Availability Analysis
Understanding Availability Analysis
Availability is the probability that a system is functioning at any given point in time. For RF and communication systems, availability is the primary metric in service level agreements (SLAs) and is distinct from reliability (probability of operating without failure for a specified duration). A system can have moderate reliability (MTBF = 10,000 hours) but high availability (99.99%) if it can be repaired quickly (MTTR = 1 hour). Conversely, a highly reliable system (MTBF = 100,000 hours) deployed in a remote location with long repair times (MTTR = 168 hours) achieves only 99.83% availability.
For communication links, total availability must account for both equipment availability and propagation availability. A satellite earth station may have equipment availability of 99.999%, but rain attenuation at Ku-band can cause link outage 0.3% of the time in tropical regions, resulting in a total link availability of 99.7%. The link budget rain margin and the equipment redundancy architecture must be co-designed to meet the overall availability target.
Availability Formulas
Ai = MTBF / (MTBF + MTTR)
Series System (all N components must work):
Aseries = A1 × A2 × ... × AN
Parallel System (1 of N must work):
Aparallel = 1 - (1 - A1) × (1 - A2) × ... × (1 - AN)
Example: Two parallel paths, each at 99.9%:
A = 1 - (0.001)2 = 99.9999% (31.5 sec/year downtime)
Operational Availability:
Ao = MTBM / (MTBM + MDT)
MDT = Mean Downtime (includes logistics delay and admin time)
Availability Targets by Application
| Availability | Designation | Downtime/Year | Typical Application |
|---|---|---|---|
| 99.0% | Two nines | 3.65 days | Non-critical IoT, environmental sensors |
| 99.9% | Three nines | 8.76 hours | Enterprise Wi-Fi, standard VSAT |
| 99.99% | Four nines | 52.6 minutes | Cellular base stations, broadcast TX |
| 99.999% | Five nines | 5.26 minutes | Core network, 911 centers, ATC radar |
| 99.9999% | Six nines | 31.5 seconds | Military C2, nuclear facility comms |
Frequently Asked Questions
What does five-nines availability mean in practice?
Five-nines (99.999%) availability permits a maximum of 5.26 minutes of total downtime per year, or approximately 26.3 seconds per month. For a cellular base station, this requires an MTBF of at least 500,000 hours combined with an MTTR of 5 hours or less. Achieving five-nines typically requires redundant power supplies with automatic switchover, redundant RF paths (1+1 or N+1 protection), hot-standby processing, and on-site spare parts. Each additional nine of availability approximately doubles the system cost due to the redundancy required.

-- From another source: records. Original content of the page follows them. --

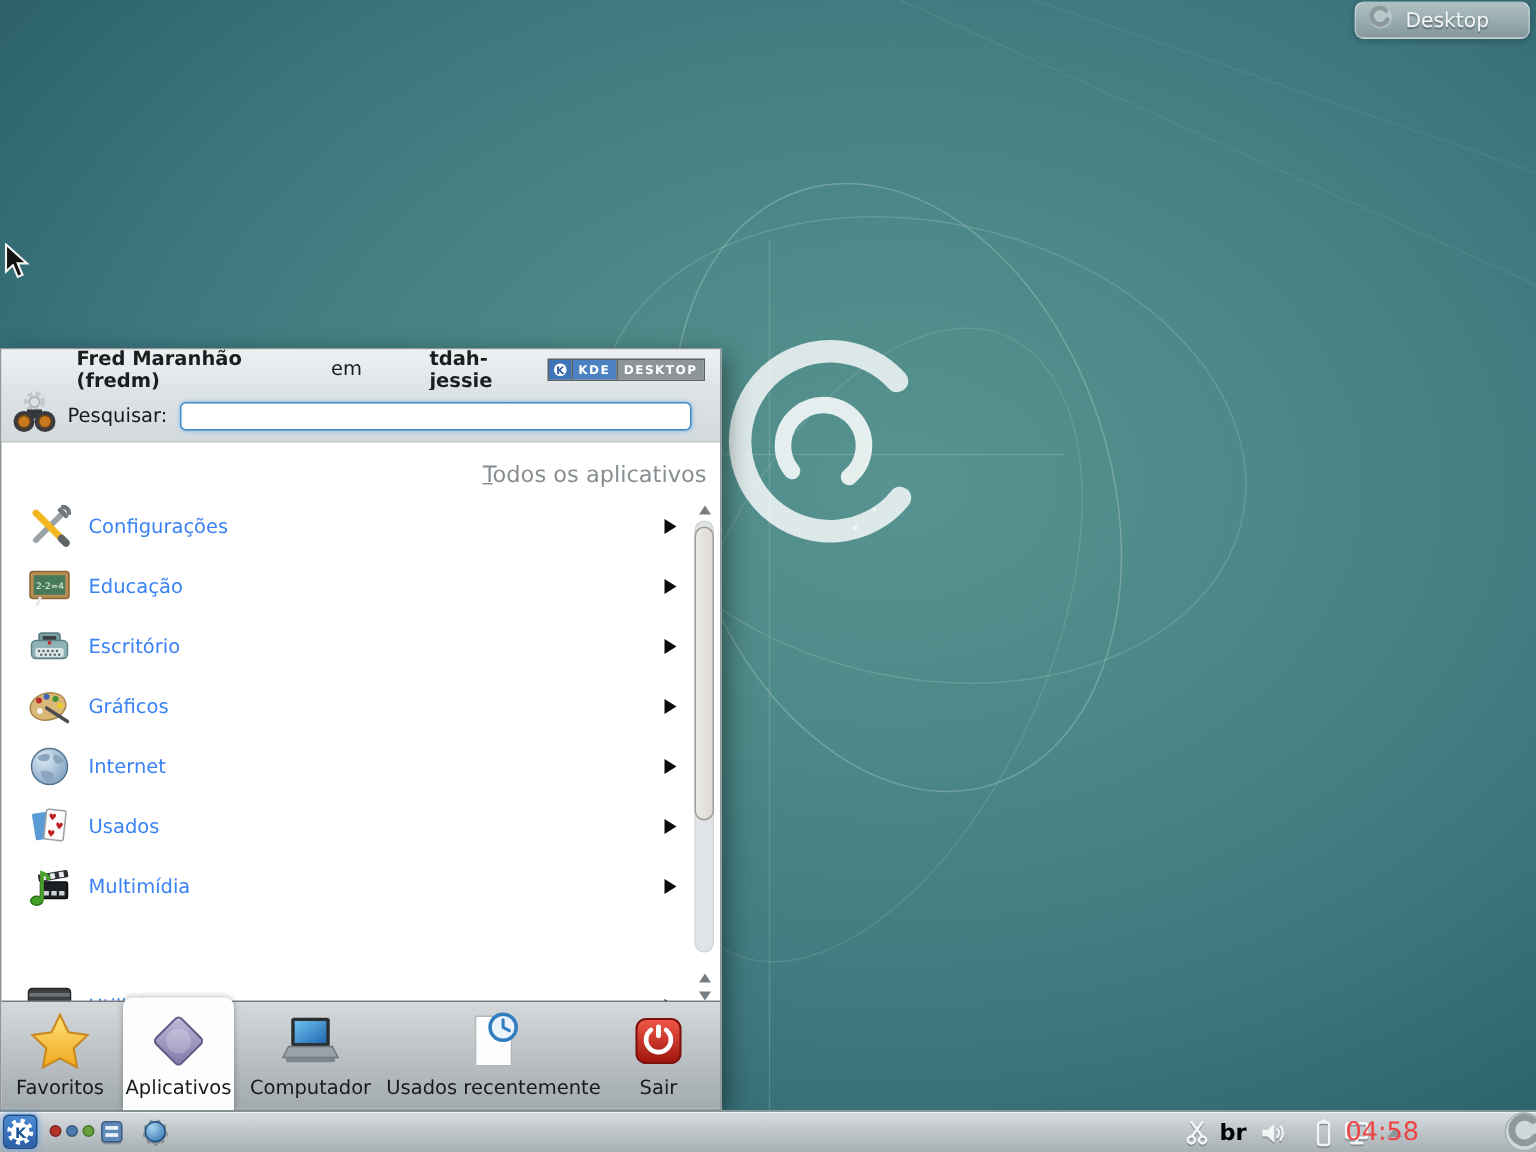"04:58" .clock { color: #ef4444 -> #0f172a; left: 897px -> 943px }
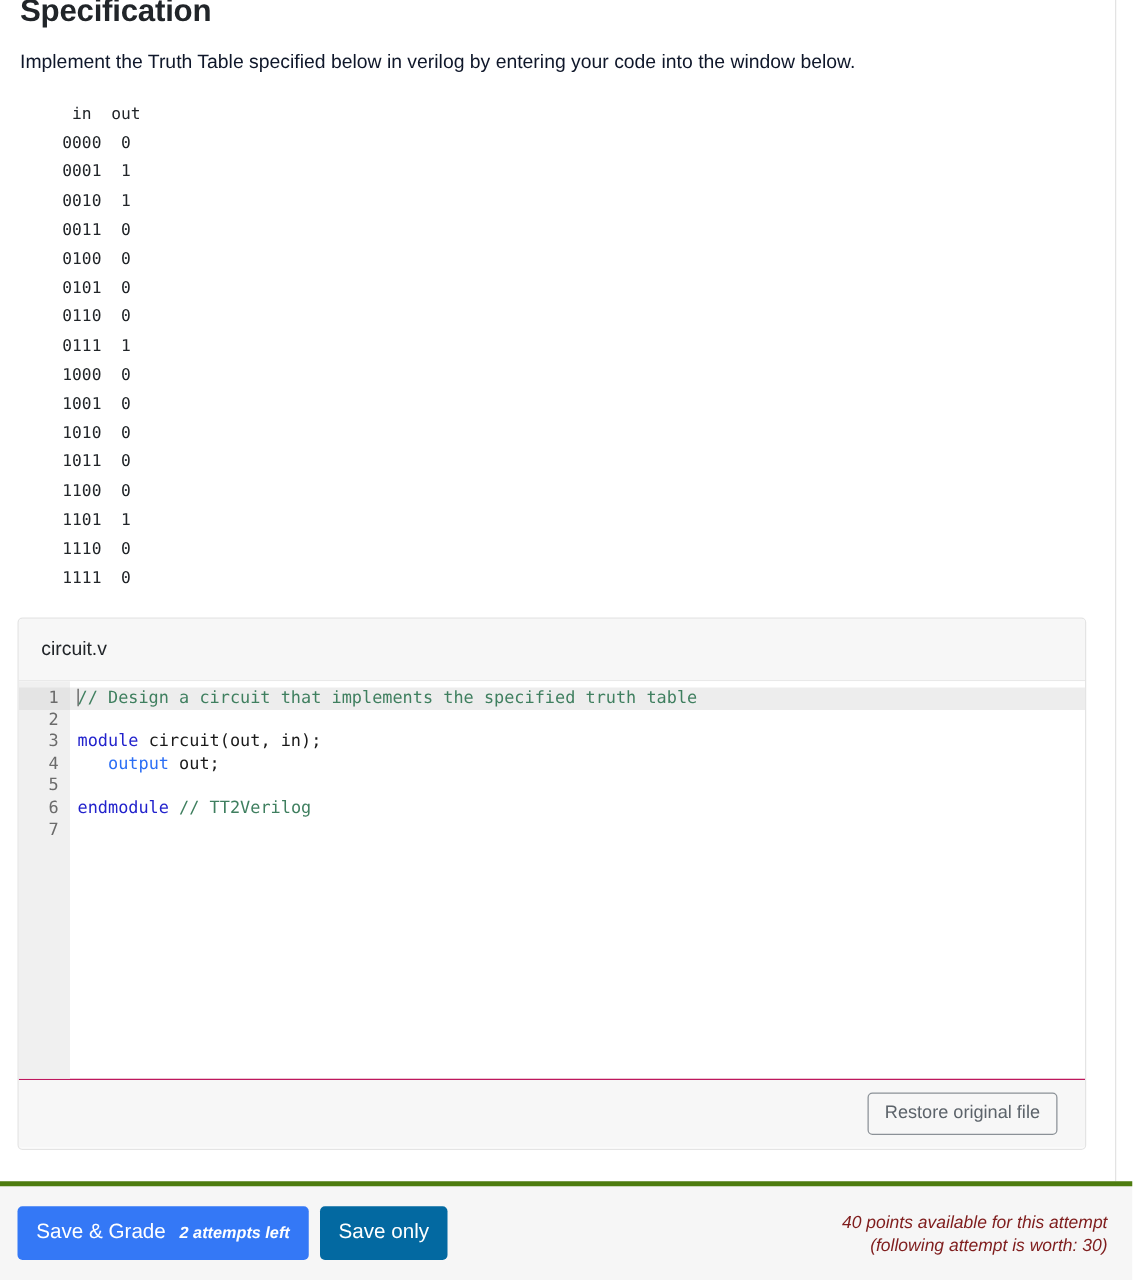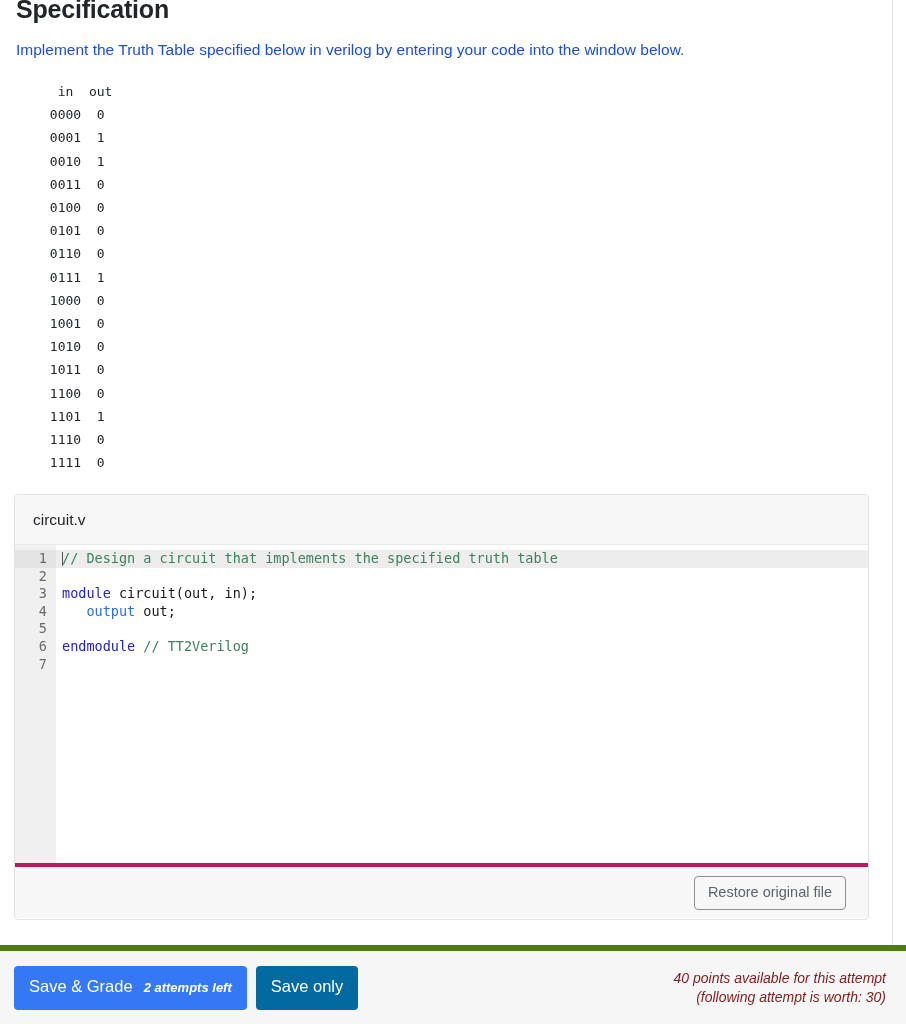"Implement the Truth Table specified" .intro { color: #1d4ed8 -> #0f172a }
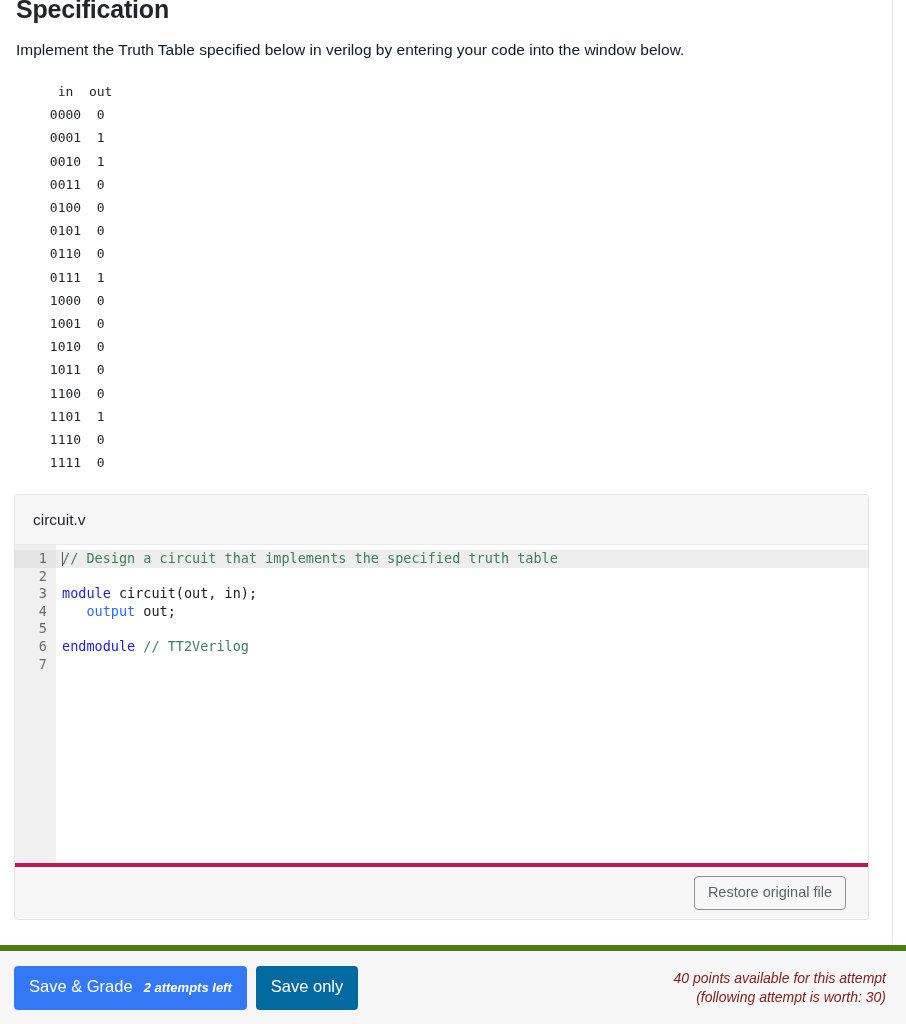"Restore original file" .editor-footer { border-top: 4px solid #be185d -> 1px solid #be185d }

How do you calculate availability for series and parallel components?
For components in series (all must work), the system availability is the product: A_sys = A1 times A2 times A3. Ten components each at 99.9% yield only 99.0% system availability (8.76 hours downtime per year). For parallel components (only one needs to work), the unavailability is the product of individual unavailabilities: A_sys = 1 - (1-A1)(1-A2). Two parallel paths at 99.9% each achieve 99.9999% combined (31.5 seconds downtime per year). Real systems combine both: critical single-point-of-failure components are made redundant (parallel), while the signal chain is series.
What is the difference between inherent and operational availability?
Inherent availability (Ai) considers only corrective maintenance and assumes ideal logistics: Ai = MTBF / (MTBF + MTTR). Operational availability (Ao) includes all downtime: corrective maintenance, preventive maintenance, logistics delay (waiting for parts), and administrative delay: Ao = MTBM / (MTBM + MDT). Operational availability is always lower than inherent and is the metric that matters for real-world performance. For remote RF sites, logistics delay can dominate the MDT, making spare parts kits and remote diagnostics critical to meeting SLA targets.